- WHAT YOU ARE ASKED TO DO
Within the lines below, the span from the line with "Fig. 5. Timeline" to the line with "Figure 1. Representative", both ends included, is to be reproduced exactly, with pictures omitted.

- DATA FOR ANALYSIS

—————

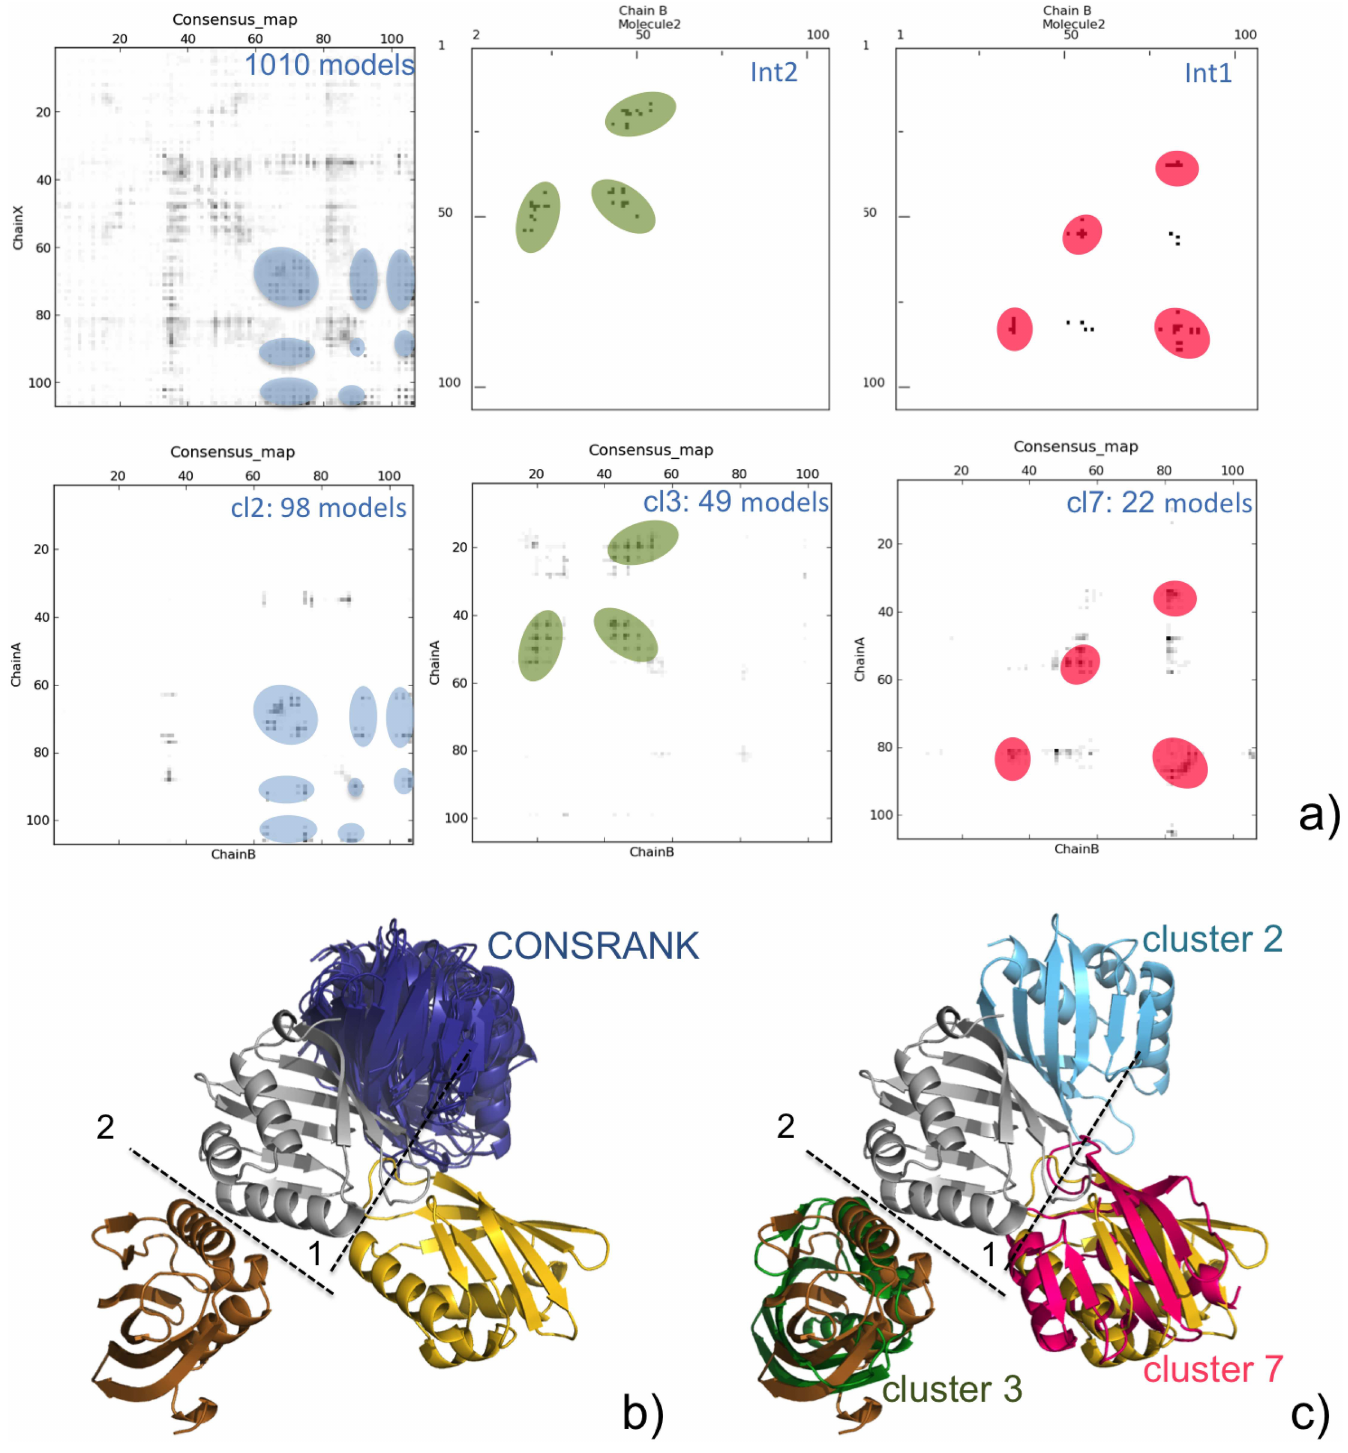
Fig 3. T86 scoring. (a) Consensusmap (from the 1010 models) and contact map of the two target assessedinterfaces (above) and consensus maps from the models in the 2 nd , 3 rd and 7 th MC /10 clusters (below).Regionshighlightedin the maps correspondto specific models/interfaces. For the color code, see below. ( b, c) 3D representation of the T86 target experimental structure and of selectedmodels by CONSRANK (b) and by Clust-CONSRANK—MC /10 (c). X-ray receptor is colored in silver, whilethe ligandat the interface 1 and 2 is coloredin gold and copper, respectively. Ligandsof models selectedby CONSRANK are colored deep blue, incorrect solutionsselectedby MC /10 are colored light blue, whilecorrect solutionsaccordingto interface 1 and 2 are colored hot pink and green, respectively. doi:10.1371/journal.pone.0166460.g003 PLOS ONE | DOI:10.1371/journal.pone.0166460 November15,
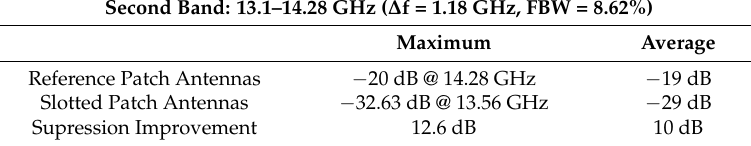
Table 2. Isolation in the first Ku-band.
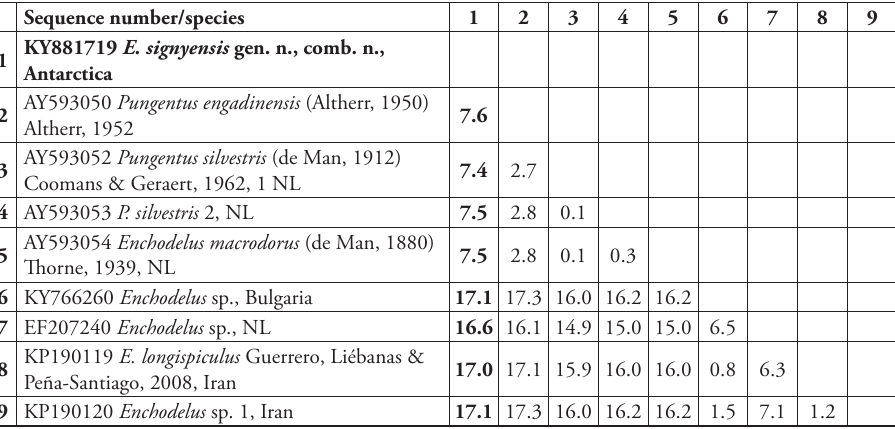
Table 5. Genetic distances using D2-D3 28S rDNA sequence data (p-distances given in percents). Pair- wise comparisons are based on alignment with 790 nucleotide positions (all positions containing gaps were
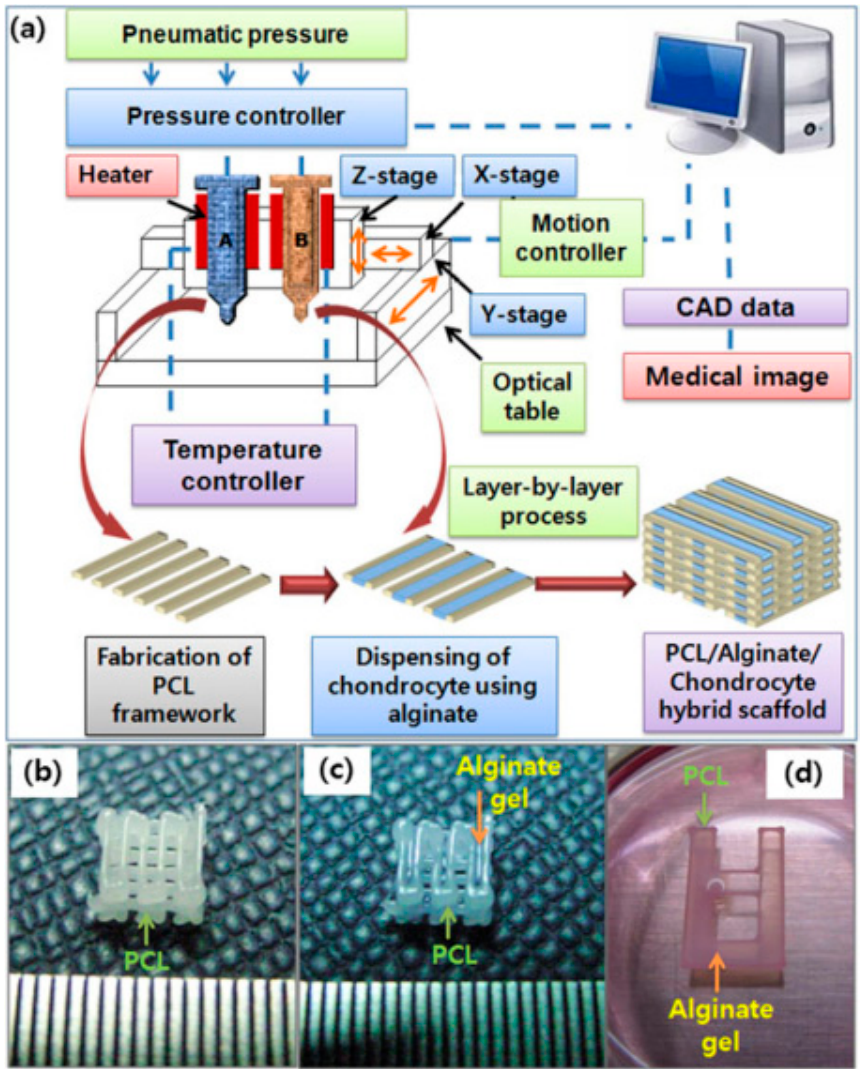
Figure 5. ( a ) Schematics of the fabrication process of cell-printed 3D polycaprolactone (PCL)–alginate gel hybrid scaffold using a multihead deposition system; Photo-images of: ( b ) fabricated porous 3D PCL scaffold; ( c ) chondrocyte-printed 3D PCL–alginate gel hybrid scaffold for in vivo experiments; and ( d ) simplified 2D hybrid scaffold for in vitro experiments [56].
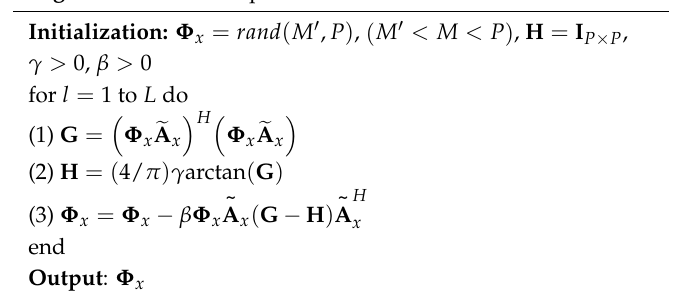
Algorithm 2. Matrix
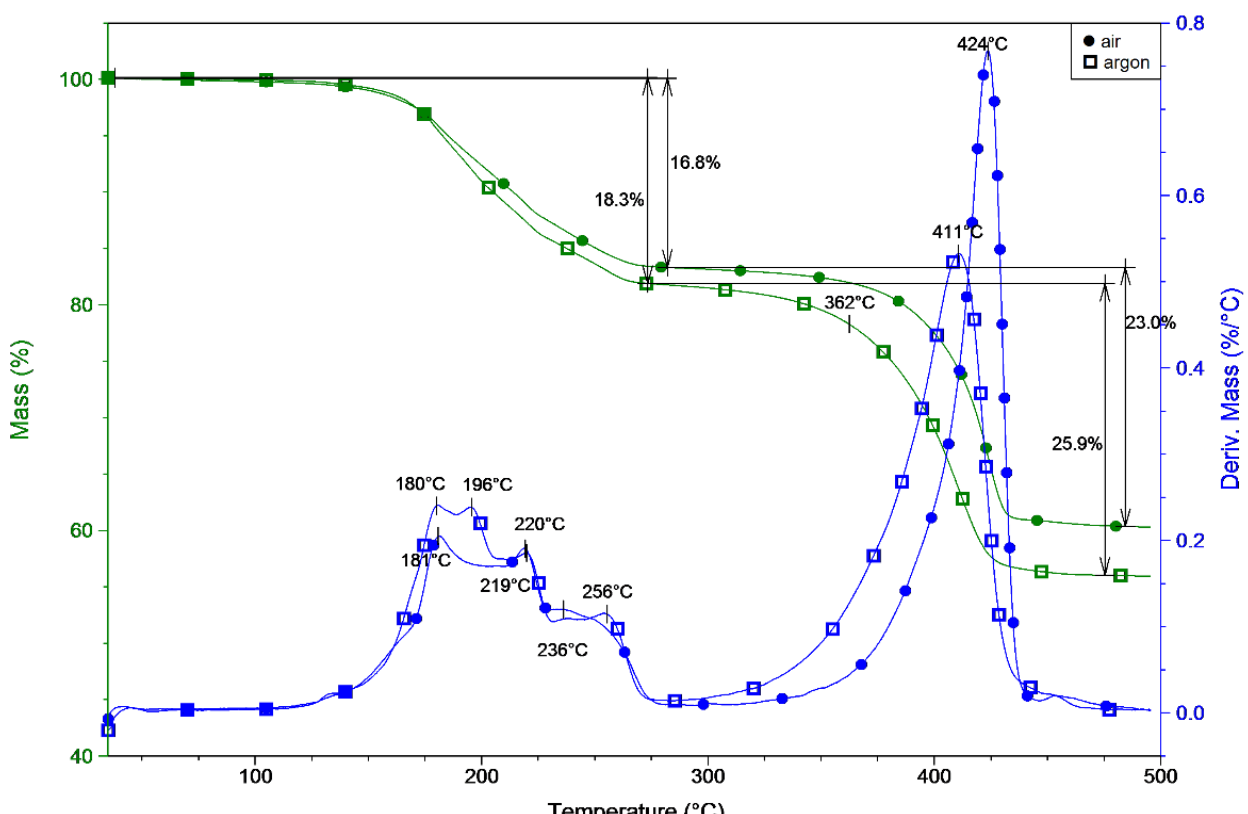
Figure 7. DTG curve of compound 1 in an inert ( □ ) and air (•) atmosphere.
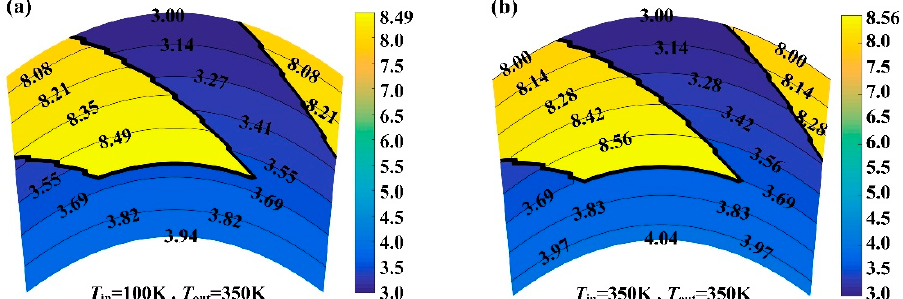
Figure 4. The distribution of the film thickness. (The yellow part is in microgrooves, the blue part is in the seal dam). ( a ) Temperature gradient condition; ( b ) Isothermal condition. ( P in = 5.0 MPa, P out = 0.1 MPa, n = 50,000 rpm, h 0 = 3 μ m).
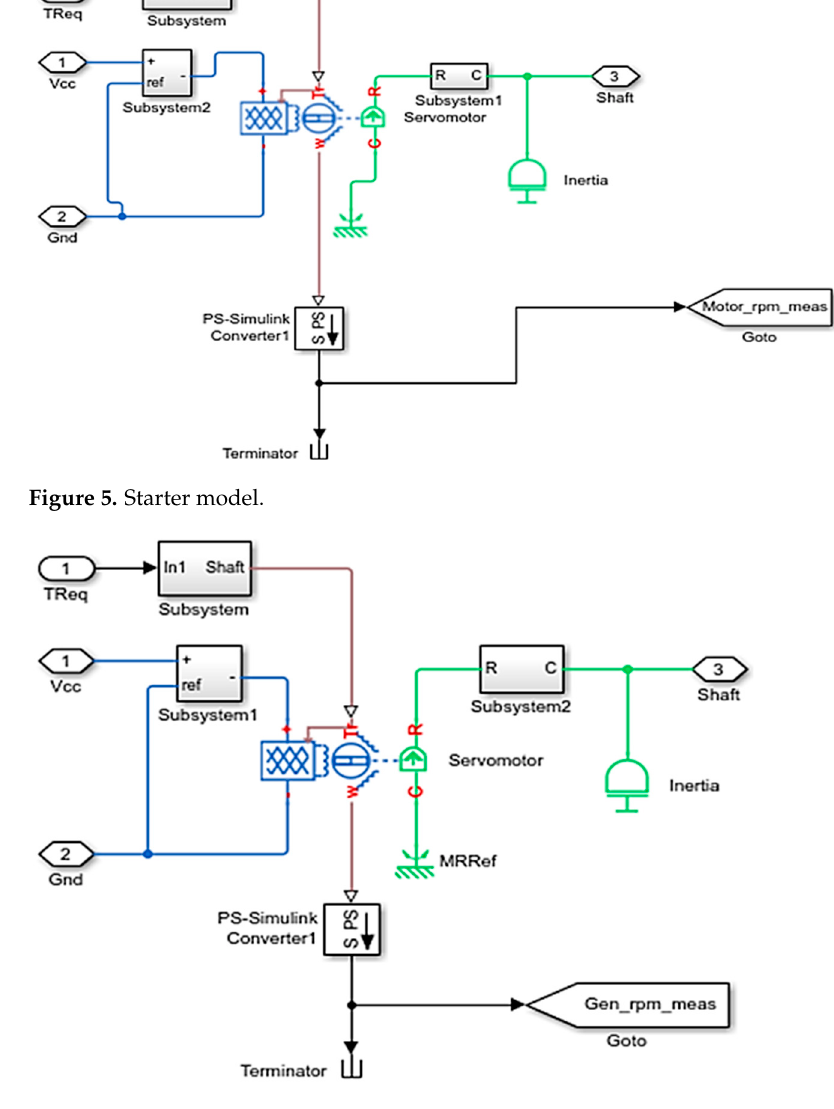
Figure 6. Generator model .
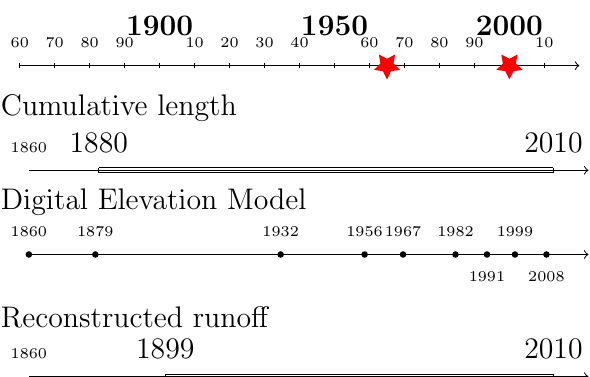
Fig. 5. Timeline of the available data for Allalingletscher. Stars in- dicate the occurrence of the break-offs.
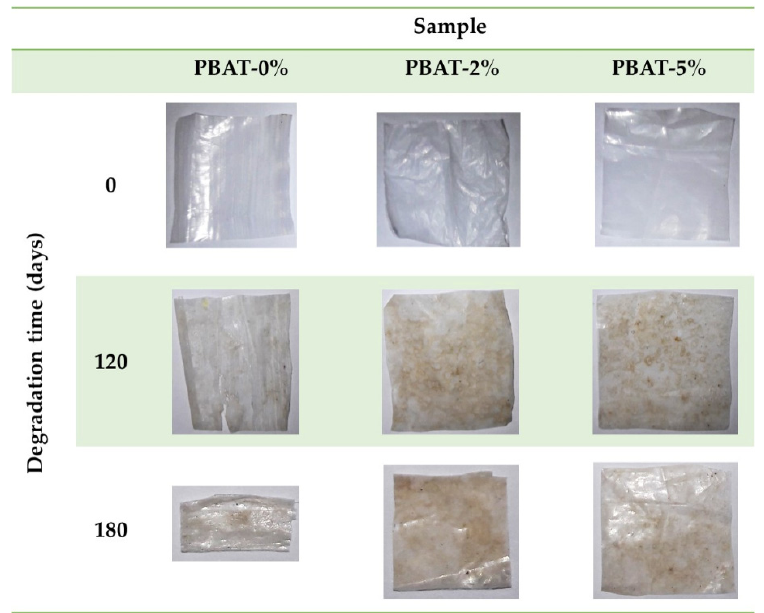
Figure 1. Representative photos of PBAT and nanocomposite film samples, before and after soil burial degradation test.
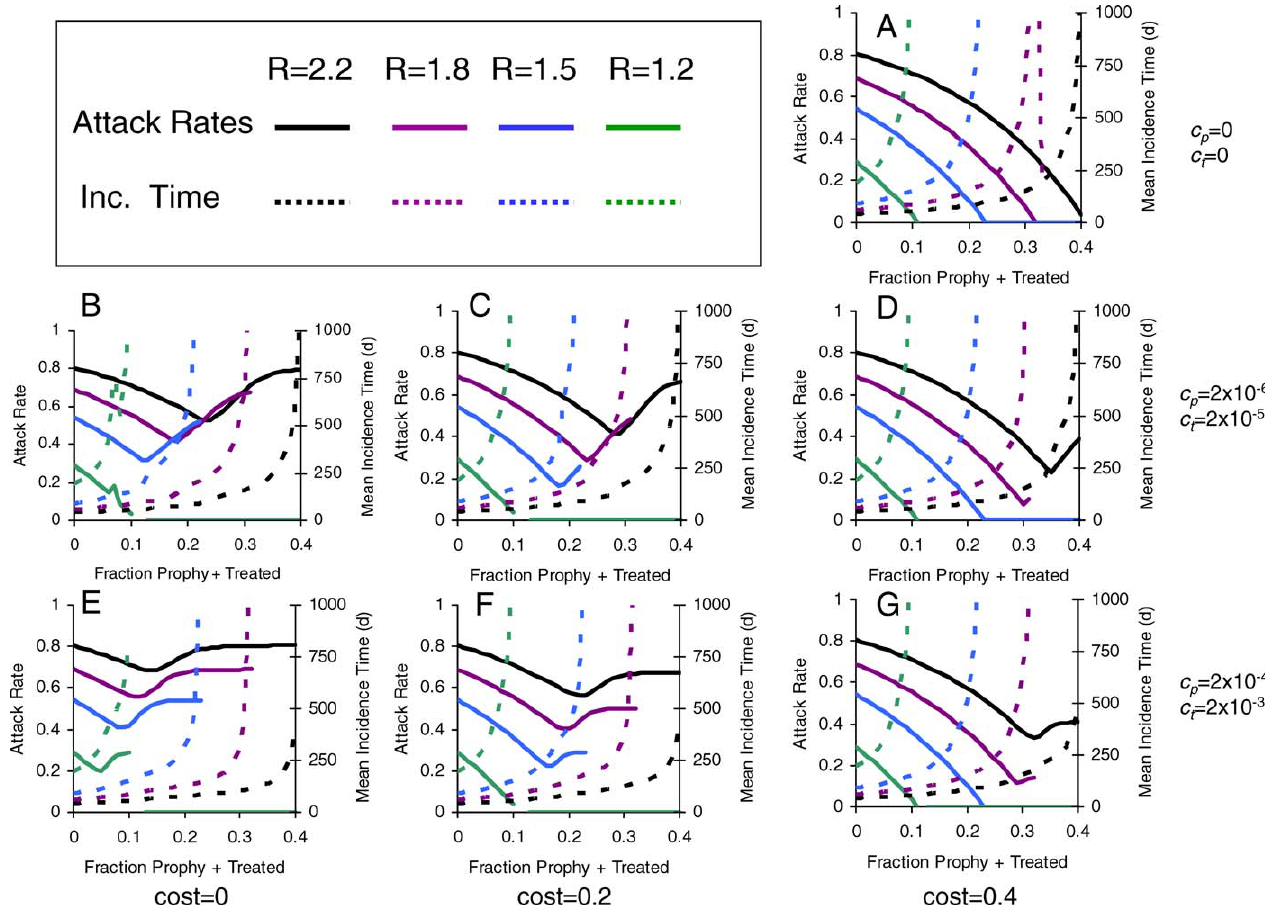
Figure 4. Effect of Varying Effective Reproductive Numbers (R E ) and of Antiviral Use on Total Attack Rate (Solid Curves) and Mean Incidence Time (Dashed Curves) Mean incidence time ( ‘‘ Inc. Time ’’ ) is the mean time of infection of all infected persons over the course of the epidemic. Rows represent different frequencies with which resistance emerges during prophylaxis ( ‘‘ Prophy ’’ ) ( c p ¼ 0, 2 3 10 (cid:2) 6 , and 2 3 10 (cid:2) 4 ) and treatment ( c t ¼ 0, 2 3 10 (cid:2) 5 , and 2 3 10 (cid:2) 3 ); columns represent different fitness costs of resistance (0, 20%, and 40%). Since the resistant strain is not present at the start of the simulations, it does not appear when c p ¼ c t ¼ 0, hence its fitness cost is irrelevant. Graph (A) represents the case with no resistance. Graphs (B–D) represent the case when c p ¼ 2 3 10 (cid:2) 6 and c t ¼ 2 3 10 (cid:2) 5 at a fitness cost of 0, 0.2, and 0.4, respectively. Graphs (E–G) represent the case when c p ¼ 2 3 10 (cid:2) 4 and c t ¼ 2 3 10 (cid:2) 3 at a fitness cost of 0, 0.2, and 0.4,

—————

- RESPONSE TO THE EXERCISE
Fig. 5. Timeline of the available data for Allalingletscher. Stars in- dicate the occurrence of the break-offs.
Figure 1. Representative photos of PBAT and nanocomposite film samples, before and after soil burial degradation test.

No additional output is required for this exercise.